**What to do**
When you reach the entries, transcribe each one exactly.

**Saved entries**
•••
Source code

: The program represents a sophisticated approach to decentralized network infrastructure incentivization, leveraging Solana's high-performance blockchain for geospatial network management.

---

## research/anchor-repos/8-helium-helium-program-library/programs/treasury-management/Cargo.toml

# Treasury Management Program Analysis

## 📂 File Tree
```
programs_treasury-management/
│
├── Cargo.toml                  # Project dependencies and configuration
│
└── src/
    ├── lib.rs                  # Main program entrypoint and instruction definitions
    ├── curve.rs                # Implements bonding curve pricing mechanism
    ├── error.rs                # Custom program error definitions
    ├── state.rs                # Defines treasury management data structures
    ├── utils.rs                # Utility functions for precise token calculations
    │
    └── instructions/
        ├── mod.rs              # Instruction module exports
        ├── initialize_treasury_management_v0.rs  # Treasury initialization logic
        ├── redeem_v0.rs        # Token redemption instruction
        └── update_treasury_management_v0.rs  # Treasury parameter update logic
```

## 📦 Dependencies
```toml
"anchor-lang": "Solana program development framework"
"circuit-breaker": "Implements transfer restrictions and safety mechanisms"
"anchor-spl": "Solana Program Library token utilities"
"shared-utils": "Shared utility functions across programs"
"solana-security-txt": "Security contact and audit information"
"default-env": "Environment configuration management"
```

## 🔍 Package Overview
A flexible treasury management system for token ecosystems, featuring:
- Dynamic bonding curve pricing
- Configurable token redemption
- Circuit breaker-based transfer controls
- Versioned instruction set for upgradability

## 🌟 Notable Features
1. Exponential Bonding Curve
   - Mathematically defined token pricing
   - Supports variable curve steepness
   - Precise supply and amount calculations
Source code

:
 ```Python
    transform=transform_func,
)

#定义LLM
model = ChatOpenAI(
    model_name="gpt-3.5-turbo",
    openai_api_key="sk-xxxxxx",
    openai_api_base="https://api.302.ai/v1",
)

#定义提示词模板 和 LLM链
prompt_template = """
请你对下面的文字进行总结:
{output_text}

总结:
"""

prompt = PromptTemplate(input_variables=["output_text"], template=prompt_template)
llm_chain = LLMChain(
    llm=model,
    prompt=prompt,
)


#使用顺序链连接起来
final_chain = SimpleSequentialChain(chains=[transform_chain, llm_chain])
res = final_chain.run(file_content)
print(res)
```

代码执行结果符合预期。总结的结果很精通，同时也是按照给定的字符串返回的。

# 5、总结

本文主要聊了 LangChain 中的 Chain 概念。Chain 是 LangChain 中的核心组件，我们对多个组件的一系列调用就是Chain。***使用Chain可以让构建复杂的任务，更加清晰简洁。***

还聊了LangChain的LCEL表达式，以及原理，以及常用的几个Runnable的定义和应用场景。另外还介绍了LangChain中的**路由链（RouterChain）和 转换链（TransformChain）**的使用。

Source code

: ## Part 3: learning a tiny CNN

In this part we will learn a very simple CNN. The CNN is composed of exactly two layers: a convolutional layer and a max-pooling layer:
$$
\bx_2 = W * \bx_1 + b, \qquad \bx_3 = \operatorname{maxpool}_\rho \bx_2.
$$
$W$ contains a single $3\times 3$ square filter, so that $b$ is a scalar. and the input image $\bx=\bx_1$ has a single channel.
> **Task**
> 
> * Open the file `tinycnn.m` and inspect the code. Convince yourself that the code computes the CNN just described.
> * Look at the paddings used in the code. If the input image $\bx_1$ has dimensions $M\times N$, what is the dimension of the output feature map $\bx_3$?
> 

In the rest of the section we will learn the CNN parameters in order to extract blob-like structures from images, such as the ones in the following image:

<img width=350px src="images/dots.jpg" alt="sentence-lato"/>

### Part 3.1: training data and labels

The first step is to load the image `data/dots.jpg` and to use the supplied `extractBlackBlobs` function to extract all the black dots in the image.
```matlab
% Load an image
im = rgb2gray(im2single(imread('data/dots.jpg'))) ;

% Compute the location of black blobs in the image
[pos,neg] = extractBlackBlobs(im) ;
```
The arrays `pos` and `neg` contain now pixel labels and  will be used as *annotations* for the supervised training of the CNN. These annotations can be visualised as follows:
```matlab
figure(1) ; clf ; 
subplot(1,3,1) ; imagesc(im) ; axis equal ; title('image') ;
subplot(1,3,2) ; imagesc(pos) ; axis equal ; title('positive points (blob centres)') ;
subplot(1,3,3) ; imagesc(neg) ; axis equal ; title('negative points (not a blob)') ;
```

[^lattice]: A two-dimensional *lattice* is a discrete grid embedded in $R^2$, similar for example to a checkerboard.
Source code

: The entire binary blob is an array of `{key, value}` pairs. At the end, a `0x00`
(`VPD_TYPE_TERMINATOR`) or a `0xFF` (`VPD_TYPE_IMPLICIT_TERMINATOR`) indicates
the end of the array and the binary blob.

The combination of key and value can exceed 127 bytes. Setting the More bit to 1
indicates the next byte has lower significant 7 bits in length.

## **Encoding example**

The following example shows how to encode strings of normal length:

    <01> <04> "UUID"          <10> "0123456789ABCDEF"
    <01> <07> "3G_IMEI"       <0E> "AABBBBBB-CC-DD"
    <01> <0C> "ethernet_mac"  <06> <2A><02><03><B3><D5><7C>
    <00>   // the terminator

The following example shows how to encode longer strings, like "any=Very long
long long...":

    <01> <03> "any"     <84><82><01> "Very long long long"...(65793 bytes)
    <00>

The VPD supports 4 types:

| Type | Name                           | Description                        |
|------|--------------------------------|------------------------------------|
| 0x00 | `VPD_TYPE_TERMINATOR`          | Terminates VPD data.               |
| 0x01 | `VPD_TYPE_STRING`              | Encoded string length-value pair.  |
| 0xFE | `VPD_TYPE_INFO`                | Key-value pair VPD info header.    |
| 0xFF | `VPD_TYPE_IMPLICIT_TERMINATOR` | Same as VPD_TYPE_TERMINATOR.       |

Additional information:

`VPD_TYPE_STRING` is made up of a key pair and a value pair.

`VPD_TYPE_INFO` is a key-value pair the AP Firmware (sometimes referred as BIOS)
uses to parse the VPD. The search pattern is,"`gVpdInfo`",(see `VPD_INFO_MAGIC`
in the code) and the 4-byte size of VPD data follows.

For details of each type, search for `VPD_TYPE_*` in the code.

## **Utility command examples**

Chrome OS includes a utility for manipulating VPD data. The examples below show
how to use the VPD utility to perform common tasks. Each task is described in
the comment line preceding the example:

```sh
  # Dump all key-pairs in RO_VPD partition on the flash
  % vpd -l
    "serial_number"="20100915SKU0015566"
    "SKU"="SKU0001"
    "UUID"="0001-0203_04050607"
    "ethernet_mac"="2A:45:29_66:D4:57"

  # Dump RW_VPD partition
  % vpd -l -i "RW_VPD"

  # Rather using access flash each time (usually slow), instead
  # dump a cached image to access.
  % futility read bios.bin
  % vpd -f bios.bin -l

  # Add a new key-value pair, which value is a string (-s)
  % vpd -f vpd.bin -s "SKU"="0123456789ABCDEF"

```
•••
**Answer box**
Source code

: The program represents a sophisticated approach to decentralized network infrastructure incentivization, leveraging Solana's high-performance blockchain for geospatial network management.

---

## research/anchor-repos/8-helium-helium-program-library/programs/treasury-management/Cargo.toml

# Treasury Management Program Analysis

## 📂 File Tree
```
programs_treasury-management/
│
├── Cargo.toml                  # Project dependencies and configuration
│
└── src/
    ├── lib.rs                  # Main program entrypoint and instruction definitions
    ├── curve.rs                # Implements bonding curve pricing mechanism
    ├── error.rs                # Custom program error definitions
    ├── state.rs                # Defines treasury management data structures
    ├── utils.rs                # Utility functions for precise token calculations
    │
    └── instructions/
        ├── mod.rs              # Instruction module exports
        ├── initialize_treasury_management_v0.rs  # Treasury initialization logic
        ├── redeem_v0.rs        # Token redemption instruction
        └── update_treasury_management_v0.rs  # Treasury parameter update logic
```

## 📦 Dependencies
```toml
"anchor-lang": "Solana program development framework"
"circuit-breaker": "Implements transfer restrictions and safety mechanisms"
"anchor-spl": "Solana Program Library token utilities"
"shared-utils": "Shared utility functions across programs"
"solana-security-txt": "Security contact and audit information"
"default-env": "Environment configuration management"
```

## 🔍 Package Overview
A flexible treasury management system for token ecosystems, featuring:
- Dynamic bonding curve pricing
- Configurable token redemption
- Circuit breaker-based transfer controls
- Versioned instruction set for upgradability

## 🌟 Notable Features
1. Exponential Bonding Curve
   - Mathematically defined token pricing
   - Supports variable curve steepness
   - Precise supply and amount calculations
Source code

:
 ```Python
    transform=transform_func,
)

#定义LLM
model = ChatOpenAI(
    model_name="gpt-3.5-turbo",
    openai_api_key="sk-xxxxxx",
    openai_api_base="https://api.302.ai/v1",
)

#定义提示词模板 和 LLM链
prompt_template = """
请你对下面的文字进行总结:
{output_text}

总结:
"""

prompt = PromptTemplate(input_variables=["output_text"], template=prompt_template)
llm_chain = LLMChain(
    llm=model,
    prompt=prompt,
)


#使用顺序链连接起来
final_chain = SimpleSequentialChain(chains=[transform_chain, llm_chain])
res = final_chain.run(file_content)
print(res)
```

代码执行结果符合预期。总结的结果很精通，同时也是按照给定的字符串返回的。

# 5、总结

本文主要聊了 LangChain 中的 Chain 概念。Chain 是 LangChain 中的核心组件，我们对多个组件的一系列调用就是Chain。***使用Chain可以让构建复杂的任务，更加清晰简洁。***

还聊了LangChain的LCEL表达式，以及原理，以及常用的几个Runnable的定义和应用场景。另外还介绍了LangChain中的**路由链（RouterChain）和 转换链（TransformChain）**的使用。

Source code

: ## Part 3: learning a tiny CNN

In this part we will learn a very simple CNN. The CNN is composed of exactly two layers: a convolutional layer and a max-pooling layer:
$$
\bx_2 = W * \bx_1 + b, \qquad \bx_3 = \operatorname{maxpool}_\rho \bx_2.
$$
$W$ contains a single $3\times 3$ square filter, so that $b$ is a scalar. and the input image $\bx=\bx_1$ has a single channel.
> **Task**
> 
> * Open the file `tinycnn.m` and inspect the code. Convince yourself that the code computes the CNN just described.
> * Look at the paddings used in the code. If the input image $\bx_1$ has dimensions $M\times N$, what is the dimension of the output feature map $\bx_3$?
> 

In the rest of the section we will learn the CNN parameters in order to extract blob-like structures from images, such as the ones in the following image:

<img width=350px src="images/dots.jpg" alt="sentence-lato"/>

### Part 3.1: training data and labels

The first step is to load the image `data/dots.jpg` and to use the supplied `extractBlackBlobs` function to extract all the black dots in the image.
```matlab
% Load an image
im = rgb2gray(im2single(imread('data/dots.jpg'))) ;

% Compute the location of black blobs in the image
[pos,neg] = extractBlackBlobs(im) ;
```
The arrays `pos` and `neg` contain now pixel labels and  will be used as *annotations* for the supervised training of the CNN. These annotations can be visualised as follows:
```matlab
figure(1) ; clf ; 
subplot(1,3,1) ; imagesc(im) ; axis equal ; title('image') ;
subplot(1,3,2) ; imagesc(pos) ; axis equal ; title('positive points (blob centres)') ;
subplot(1,3,3) ; imagesc(neg) ; axis equal ; title('negative points (not a blob)') ;
```

[^lattice]: A two-dimensional *lattice* is a discrete grid embedded in $R^2$, similar for example to a checkerboard.
Source code

: The entire binary blob is an array of `{key, value}` pairs. At the end, a `0x00`
(`VPD_TYPE_TERMINATOR`) or a `0xFF` (`VPD_TYPE_IMPLICIT_TERMINATOR`) indicates
the end of the array and the binary blob.

The combination of key and value can exceed 127 bytes. Setting the More bit to 1
indicates the next byte has lower significant 7 bits in length.

## **Encoding example**

The following example shows how to encode strings of normal length:

    <01> <04> "UUID"          <10> "0123456789ABCDEF"
    <01> <07> "3G_IMEI"       <0E> "AABBBBBB-CC-DD"
    <01> <0C> "ethernet_mac"  <06> <2A><02><03><B3><D5><7C>
    <00>   // the terminator

The following example shows how to encode longer strings, like "any=Very long
long long...":

    <01> <03> "any"     <84><82><01> "Very long long long"...(65793 bytes)
    <00>

The VPD supports 4 types:

| Type | Name                           | Description                        |
|------|--------------------------------|------------------------------------|
| 0x00 | `VPD_TYPE_TERMINATOR`          | Terminates VPD data.               |
| 0x01 | `VPD_TYPE_STRING`              | Encoded string length-value pair.  |
| 0xFE | `VPD_TYPE_INFO`                | Key-value pair VPD info header.    |
| 0xFF | `VPD_TYPE_IMPLICIT_TERMINATOR` | Same as VPD_TYPE_TERMINATOR.       |

Additional information:

`VPD_TYPE_STRING` is made up of a key pair and a value pair.

`VPD_TYPE_INFO` is a key-value pair the AP Firmware (sometimes referred as BIOS)
uses to parse the VPD. The search pattern is,"`gVpdInfo`",(see `VPD_INFO_MAGIC`
in the code) and the 4-byte size of VPD data follows.

For details of each type, search for `VPD_TYPE_*` in the code.

## **Utility command examples**

Chrome OS includes a utility for manipulating VPD data. The examples below show
how to use the VPD utility to perform common tasks. Each task is described in
the comment line preceding the example:

```sh
  # Dump all key-pairs in RO_VPD partition on the flash
  % vpd -l
    "serial_number"="20100915SKU0015566"
    "SKU"="SKU0001"
    "UUID"="0001-0203_04050607"
    "ethernet_mac"="2A:45:29_66:D4:57"

  # Dump RW_VPD partition
  % vpd -l -i "RW_VPD"

  # Rather using access flash each time (usually slow), instead
  # dump a cached image to access.
  % futility read bios.bin
  % vpd -f bios.bin -l

  # Add a new key-value pair, which value is a string (-s)
  % vpd -f vpd.bin -s "SKU"="0123456789ABCDEF"

```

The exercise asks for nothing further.